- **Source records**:
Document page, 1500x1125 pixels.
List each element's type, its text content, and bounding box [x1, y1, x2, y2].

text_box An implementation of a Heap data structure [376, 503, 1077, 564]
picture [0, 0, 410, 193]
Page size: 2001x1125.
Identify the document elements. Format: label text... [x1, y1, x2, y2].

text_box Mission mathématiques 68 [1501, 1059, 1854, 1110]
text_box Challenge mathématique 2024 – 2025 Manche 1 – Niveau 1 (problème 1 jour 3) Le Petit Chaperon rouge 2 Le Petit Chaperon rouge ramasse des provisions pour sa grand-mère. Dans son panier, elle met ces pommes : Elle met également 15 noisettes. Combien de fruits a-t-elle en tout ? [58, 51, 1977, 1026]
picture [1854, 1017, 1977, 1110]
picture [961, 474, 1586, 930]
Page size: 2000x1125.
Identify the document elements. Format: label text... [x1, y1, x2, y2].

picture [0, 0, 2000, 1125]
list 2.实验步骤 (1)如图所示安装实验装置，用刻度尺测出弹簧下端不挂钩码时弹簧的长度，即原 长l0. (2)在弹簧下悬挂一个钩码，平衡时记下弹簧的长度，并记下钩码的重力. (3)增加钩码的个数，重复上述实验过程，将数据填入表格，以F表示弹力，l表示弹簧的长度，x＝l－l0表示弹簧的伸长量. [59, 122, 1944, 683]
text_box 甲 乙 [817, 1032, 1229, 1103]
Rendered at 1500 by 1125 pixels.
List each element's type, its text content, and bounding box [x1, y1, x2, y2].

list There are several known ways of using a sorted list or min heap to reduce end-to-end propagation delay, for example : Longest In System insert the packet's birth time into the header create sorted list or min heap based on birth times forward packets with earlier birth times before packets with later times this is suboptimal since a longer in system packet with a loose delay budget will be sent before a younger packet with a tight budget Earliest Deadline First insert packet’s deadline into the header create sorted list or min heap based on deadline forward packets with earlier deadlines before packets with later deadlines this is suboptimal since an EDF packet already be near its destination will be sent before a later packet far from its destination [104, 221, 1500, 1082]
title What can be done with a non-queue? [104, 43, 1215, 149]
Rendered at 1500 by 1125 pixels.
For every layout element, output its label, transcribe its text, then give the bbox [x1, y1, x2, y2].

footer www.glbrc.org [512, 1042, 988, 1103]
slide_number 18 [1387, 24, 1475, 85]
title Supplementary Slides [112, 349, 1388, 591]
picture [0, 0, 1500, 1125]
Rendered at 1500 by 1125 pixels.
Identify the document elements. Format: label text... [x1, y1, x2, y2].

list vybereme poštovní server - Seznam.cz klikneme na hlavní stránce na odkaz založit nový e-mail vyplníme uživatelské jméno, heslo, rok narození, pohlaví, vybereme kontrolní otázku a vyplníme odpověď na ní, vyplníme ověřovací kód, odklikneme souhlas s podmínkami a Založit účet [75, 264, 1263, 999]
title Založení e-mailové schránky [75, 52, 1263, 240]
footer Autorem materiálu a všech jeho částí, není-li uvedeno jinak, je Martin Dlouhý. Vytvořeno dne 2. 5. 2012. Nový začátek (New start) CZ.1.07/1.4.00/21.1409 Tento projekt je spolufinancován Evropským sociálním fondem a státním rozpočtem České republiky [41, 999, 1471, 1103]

- **Goal of the exercise**: Using the records above, report each line that contains the word "size" by copying it.

- **Result below**:
Page size: 2001x1125.
Page size: 2000x1125.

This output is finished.